The normal or very thin tailed log-normals don’t approximate the tasks we actually do, that is at least 1% of the top do contribute 10-20% or more to success.
You are probably thinking of my mentions of Wechsler 1935 that if you compare the extremes (defined as best/worst out of 1000, ie. ±3 SD) of human capabilities (defined as broadly as possible, including eg running) where the capability has a cardinal scale, the absolute range is surprisingly often around 2-3x. There’s no obvious reason that it should be 2-3x rather than 10x or 100x or lots of other numbers*, so it certainly seems like the human range is quite narrow and we are, from a big picture view going from viruses to hypothetical galaxy-spanning superintelligences, stamped out from the same mold. (There is probably some sort of normality + evolution + mutation-load justification for this but I continue to wait for someone to propose any quantitative argument which can explain why it’s 2-3x.)
You could also look at parts of cognitive tests which do allow absolute, not merely relative, measures, like vocabulary or digit span. If you look at, say, backwards digit span and note that most people have a backwards digit span of only ~4.5 and the range is pretty narrow (±<1 digit SD?), obviously there’s “plenty of room at the top” and mnemonists can train to achieve digit spans of hundreds and computers go to digit spans of trillions (at least in the sense of storing on hard drives as an upper bound). Similarly, vocabularies or reaction time: English has millions of words, of which most people will know maybe 25k or closer to 1% than 100% while a neural net like GPT-3 probably knows several times that and has no real barrier to being trained to the point where it just memorizes the OED & other dictionaries; or reaction time tests like reacting to a bright light will take 20-100ms across all humans no matter how greased-lightning their reflexes while if (for some reason) you designed an electronic circuit optimized for that task it’d be more like 0.000000001ms (terahertz circuits on the order of picoseconds, and there’s also more exotic stuff like photonics).

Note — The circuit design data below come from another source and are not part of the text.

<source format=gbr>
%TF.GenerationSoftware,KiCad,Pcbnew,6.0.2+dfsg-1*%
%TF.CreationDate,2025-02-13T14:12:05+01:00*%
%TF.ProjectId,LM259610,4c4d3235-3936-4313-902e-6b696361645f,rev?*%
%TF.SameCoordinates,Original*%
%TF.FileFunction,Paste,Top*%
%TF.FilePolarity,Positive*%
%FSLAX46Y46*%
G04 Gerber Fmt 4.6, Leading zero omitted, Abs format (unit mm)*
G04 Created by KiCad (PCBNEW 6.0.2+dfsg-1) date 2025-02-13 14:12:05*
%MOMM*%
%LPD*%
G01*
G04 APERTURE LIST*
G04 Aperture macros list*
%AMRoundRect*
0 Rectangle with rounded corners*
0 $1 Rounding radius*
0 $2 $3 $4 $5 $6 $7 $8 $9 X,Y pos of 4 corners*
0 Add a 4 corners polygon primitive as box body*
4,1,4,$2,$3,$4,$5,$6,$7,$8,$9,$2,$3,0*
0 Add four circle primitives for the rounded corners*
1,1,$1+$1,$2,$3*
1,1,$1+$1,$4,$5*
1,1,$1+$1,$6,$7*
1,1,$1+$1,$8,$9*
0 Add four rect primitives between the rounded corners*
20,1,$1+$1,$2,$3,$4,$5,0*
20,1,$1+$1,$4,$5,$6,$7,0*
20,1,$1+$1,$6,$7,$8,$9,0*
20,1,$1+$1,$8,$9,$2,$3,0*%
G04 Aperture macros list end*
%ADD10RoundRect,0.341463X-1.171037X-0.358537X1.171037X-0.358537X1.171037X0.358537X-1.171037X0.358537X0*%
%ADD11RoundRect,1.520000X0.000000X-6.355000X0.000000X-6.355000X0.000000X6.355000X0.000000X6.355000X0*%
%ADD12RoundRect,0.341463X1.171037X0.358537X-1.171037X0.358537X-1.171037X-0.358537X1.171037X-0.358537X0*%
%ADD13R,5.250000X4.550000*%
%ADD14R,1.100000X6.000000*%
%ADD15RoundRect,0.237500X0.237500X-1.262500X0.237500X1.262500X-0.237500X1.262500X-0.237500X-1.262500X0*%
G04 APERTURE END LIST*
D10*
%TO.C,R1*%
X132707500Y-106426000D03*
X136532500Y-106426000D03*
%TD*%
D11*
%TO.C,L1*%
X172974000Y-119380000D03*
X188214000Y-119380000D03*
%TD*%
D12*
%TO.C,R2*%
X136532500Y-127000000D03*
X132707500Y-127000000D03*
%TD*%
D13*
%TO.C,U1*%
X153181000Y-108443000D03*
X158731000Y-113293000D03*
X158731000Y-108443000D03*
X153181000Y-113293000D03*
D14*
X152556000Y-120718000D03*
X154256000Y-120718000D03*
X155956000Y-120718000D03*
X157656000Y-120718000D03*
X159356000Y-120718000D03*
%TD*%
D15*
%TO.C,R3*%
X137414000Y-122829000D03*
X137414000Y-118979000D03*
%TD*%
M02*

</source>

* for example, in what you might call ‘compound’ capabilities like ‘number of papers published’, the range will probably be much larger than ‘2-3x’ (most people published 0 papers and the most prolific author out of 1000 people probably publishes 100+), so it’s not like there’s any a priori physical limit on most of these. But these could just break down into atomic: if paper publishing is log-normal because it’s intelligence X ideas X work X … = publications, then a range of 2-3x in each one would quickly give you the observed skewed range. But the question is where does that consistent 2-3x comes from, why couldn’t it be utterly dominated by one step where there’s a range of 1-10,000, say?
That’s what I was thinking about. Do you still have it on gwern.net? And can you link it please?

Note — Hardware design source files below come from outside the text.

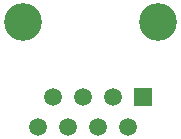
<source format=gbs>
%TF.GenerationSoftware,KiCad,Pcbnew,8.0.4*%
%TF.CreationDate,2024-08-22T22:44:09+01:00*%
%TF.ProjectId,PicoChainTerminator,5069636f-4368-4616-996e-5465726d696e,v1.1*%
%TF.SameCoordinates,Original*%
%TF.FileFunction,Soldermask,Bot*%
%TF.FilePolarity,Negative*%
%FSLAX46Y46*%
G04 Gerber Fmt 4.6, Leading zero omitted, Abs format (unit mm)*
G04 Created by KiCad (PCBNEW 8.0.4) date 2024-08-22 22:44:09*
%MOMM*%
%LPD*%
G01*
G04 APERTURE LIST*
%ADD10C,3.200000*%
%ADD11R,1.500000X1.500000*%
%ADD12C,1.500000*%
G04 APERTURE END LIST*
D10*
%TO.C,J1*%
X104254500Y-72527000D03*
X92824500Y-72527000D03*
D11*
X102984500Y-78877000D03*
D12*
X101714500Y-81417000D03*
X100444500Y-78877000D03*
X99174500Y-81417000D03*
X97904500Y-78877000D03*
X96634500Y-81417000D03*
X95364500Y-78877000D03*
X94094500Y-81417000D03*
%TD*%
M02*

</source>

Some important implications here:
Eliezer’s spectrum is far more right than Dragon god’s spectrum of intelligence, and the claim of a broad spectrum needs to be reframed more narrowly.

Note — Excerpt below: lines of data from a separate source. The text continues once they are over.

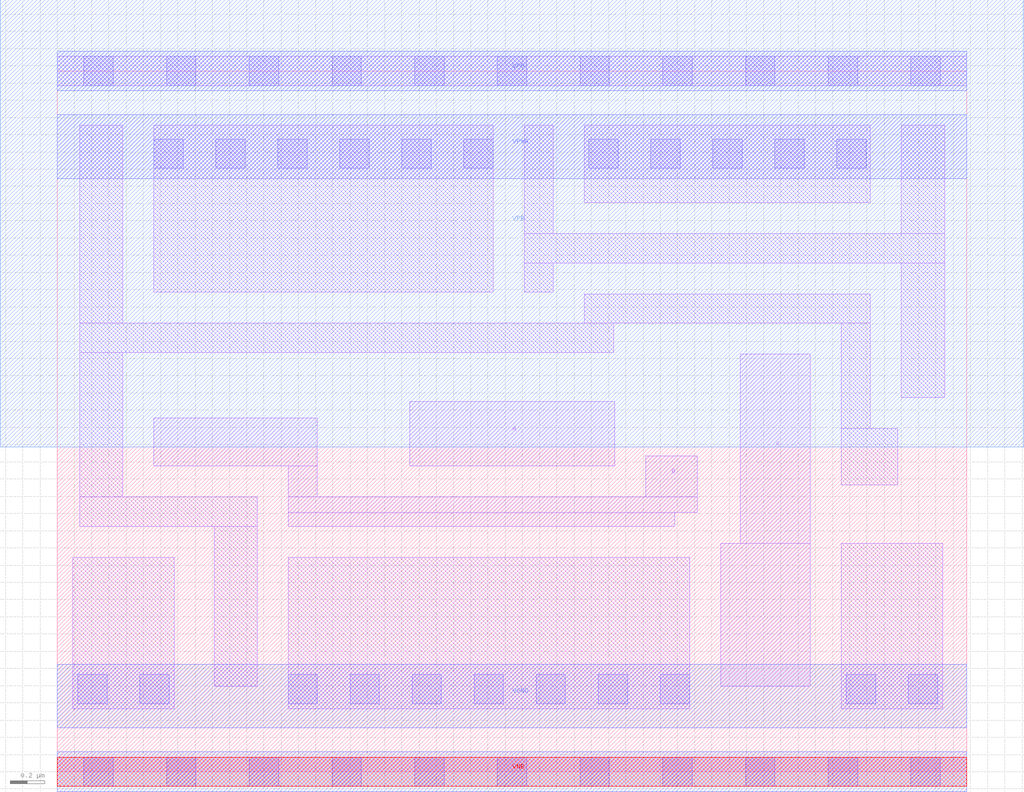
<source format=lef>
# Copyright 2020 The SkyWater PDK Authors
#
# Licensed under the Apache License, Version 2.0 (the "License");
# you may not use this file except in compliance with the License.
# You may obtain a copy of the License at
#
#     https://www.apache.org/licenses/LICENSE-2.0
#
# Unless required by applicable law or agreed to in writing, software
# distributed under the License is distributed on an "AS IS" BASIS,
# WITHOUT WARRANTIES OR CONDITIONS OF ANY KIND, either express or implied.
# See the License for the specific language governing permissions and
# limitations under the License.
#
# SPDX-License-Identifier: Apache-2.0

VERSION 5.7 ;
  NOWIREEXTENSIONATPIN ON ;
  DIVIDERCHAR "/" ;
  BUSBITCHARS "[]" ;
MACRO sky130_fd_sc_hvl__xor2_1
  CLASS CORE ;
  FOREIGN sky130_fd_sc_hvl__xor2_1 ;
  ORIGIN  0.000000  0.000000 ;
  SIZE  5.280000 BY  4.070000 ;
  SYMMETRY X Y ;
  SITE unithv ;
  PIN A
    ANTENNAGATEAREA  2.250000 ;
    DIRECTION INPUT ;
    USE SIGNAL ;
    PORT
      LAYER li1 ;
        RECT 2.045000 1.775000 3.235000 2.150000 ;
    END
  END A
  PIN B
    ANTENNAGATEAREA  2.250000 ;
    DIRECTION INPUT ;
    USE SIGNAL ;
    PORT
      LAYER li1 ;
        RECT 0.560000 1.775000 1.510000 2.055000 ;
        RECT 1.340000 1.425000 3.585000 1.505000 ;
        RECT 1.340000 1.505000 3.715000 1.595000 ;
        RECT 1.340000 1.595000 1.510000 1.775000 ;
        RECT 3.415000 1.595000 3.715000 1.835000 ;
    END
  END B
  PIN X
    ANTENNADIFFAREA  0.637500 ;
    DIRECTION OUTPUT ;
    USE SIGNAL ;
    PORT
      LAYER li1 ;
        RECT 3.850000 0.495000 4.370000 1.325000 ;
        RECT 3.965000 1.325000 4.370000 2.425000 ;
    END
  END X
  PIN VGND
    DIRECTION INOUT ;
    USE GROUND ;
    PORT
      LAYER met1 ;
        RECT 0.000000 0.255000 5.280000 0.625000 ;
    END
  END VGND
  PIN VNB
    DIRECTION INOUT ;
    USE GROUND ;
    PORT
      LAYER met1 ;
        RECT 0.000000 -0.115000 5.280000 0.115000 ;
      LAYER pwell ;
        RECT 0.000000 -0.085000 5.280000 0.085000 ;
    END
  END VNB
  PIN VPB
    DIRECTION INOUT ;
    USE POWER ;
    PORT
      LAYER met1 ;
        RECT 0.000000 3.955000 5.280000 4.185000 ;
      LAYER nwell ;
        RECT -0.330000 1.885000 5.610000 4.485000 ;
    END
  END VPB
  PIN VPWR
    DIRECTION INOUT ;
    USE POWER ;
    PORT
      LAYER met1 ;
        RECT 0.000000 3.445000 5.280000 3.815000 ;
    END
  END VPWR
  OBS
    LAYER li1 ;
      RECT 0.000000 -0.085000 5.280000 0.085000 ;
      RECT 0.000000  3.985000 5.280000 4.155000 ;
      RECT 0.090000  0.365000 0.680000 1.245000 ;
      RECT 0.130000  1.425000 1.160000 1.595000 ;
      RECT 0.130000  1.595000 0.380000 2.435000 ;
      RECT 0.130000  2.435000 3.230000 2.605000 ;
      RECT 0.130000  2.605000 0.380000 3.755000 ;
      RECT 0.560000  2.785000 2.530000 3.755000 ;
      RECT 0.910000  0.495000 1.160000 1.425000 ;
      RECT 1.340000  0.365000 3.670000 1.245000 ;
      RECT 2.710000  2.785000 2.880000 2.955000 ;
      RECT 2.710000  2.955000 5.150000 3.125000 ;
      RECT 2.710000  3.125000 2.880000 3.755000 ;
      RECT 3.060000  2.605000 4.720000 2.775000 ;
      RECT 3.060000  3.305000 4.720000 3.755000 ;
      RECT 4.550000  0.365000 5.140000 1.325000 ;
      RECT 4.550000  1.665000 4.880000 1.995000 ;
      RECT 4.550000  1.995000 4.720000 2.605000 ;
      RECT 4.900000  2.175000 5.150000 2.955000 ;
      RECT 4.900000  3.125000 5.150000 3.755000 ;
    LAYER mcon ;
      RECT 0.120000  0.395000 0.290000 0.565000 ;
      RECT 0.155000 -0.085000 0.325000 0.085000 ;
      RECT 0.155000  3.985000 0.325000 4.155000 ;
      RECT 0.480000  0.395000 0.650000 0.565000 ;
      RECT 0.560000  3.505000 0.730000 3.675000 ;
      RECT 0.635000 -0.085000 0.805000 0.085000 ;
      RECT 0.635000  3.985000 0.805000 4.155000 ;
      RECT 0.920000  3.505000 1.090000 3.675000 ;
      RECT 1.115000 -0.085000 1.285000 0.085000 ;
      RECT 1.115000  3.985000 1.285000 4.155000 ;
      RECT 1.280000  3.505000 1.450000 3.675000 ;
      RECT 1.340000  0.395000 1.510000 0.565000 ;
      RECT 1.595000 -0.085000 1.765000 0.085000 ;
      RECT 1.595000  3.985000 1.765000 4.155000 ;
      RECT 1.640000  3.505000 1.810000 3.675000 ;
      RECT 1.700000  0.395000 1.870000 0.565000 ;
      RECT 2.000000  3.505000 2.170000 3.675000 ;
      RECT 2.060000  0.395000 2.230000 0.565000 ;
      RECT 2.075000 -0.085000 2.245000 0.085000 ;
      RECT 2.075000  3.985000 2.245000 4.155000 ;
      RECT 2.360000  3.505000 2.530000 3.675000 ;
      RECT 2.420000  0.395000 2.590000 0.565000 ;
      RECT 2.555000 -0.085000 2.725000 0.085000 ;
      RECT 2.555000  3.985000 2.725000 4.155000 ;
      RECT 2.780000  0.395000 2.950000 0.565000 ;
      RECT 3.035000 -0.085000 3.205000 0.085000 ;
      RECT 3.035000  3.985000 3.205000 4.155000 ;
      RECT 3.085000  3.505000 3.255000 3.675000 ;
      RECT 3.140000  0.395000 3.310000 0.565000 ;
      RECT 3.445000  3.505000 3.615000 3.675000 ;
      RECT 3.500000  0.395000 3.670000 0.565000 ;
      RECT 3.515000 -0.085000 3.685000 0.085000 ;
      RECT 3.515000  3.985000 3.685000 4.155000 ;
      RECT 3.805000  3.505000 3.975000 3.675000 ;
      RECT 3.995000 -0.085000 4.165000 0.085000 ;
      RECT 3.995000  3.985000 4.165000 4.155000 ;
      RECT 4.165000  3.505000 4.335000 3.675000 ;
      RECT 4.475000 -0.085000 4.645000 0.085000 ;
      RECT 4.475000  3.985000 4.645000 4.155000 ;
      RECT 4.525000  3.505000 4.695000 3.675000 ;
      RECT 4.580000  0.395000 4.750000 0.565000 ;
      RECT 4.940000  0.395000 5.110000 0.565000 ;
      RECT 4.955000 -0.085000 5.125000 0.085000 ;
      RECT 4.955000  3.985000 5.125000 4.155000 ;
  END
END sky130_fd_sc_hvl__xor2_1
END LIBRARY

</source>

This does suggest that AI intelligence could be much better than RL humans, even with limitations. That is, we should expect quite large capabilities differentials compared to human on human capabilities differentials.
Sorry, can you please walk me through these calculations.
Do you remember the post?
Basically, the standard deviation here is 15, and the median is 100, so what I did was first multiply the standard deviation, then add or subtract based on whether the standard deviation number is positive or negative.
I wish I did, but I don’t right now.
But 15 isn’t the raw difference in IQ test scores. The raw difference in underlying test scores are (re?)normalised to a distribution with a mean of 100 and standard deviation of 15.
We don’t know what percentage difference in underlying cognitive ability/g factor 15 represents.
Yeah, this is probably a big question mark here, and an important area to study.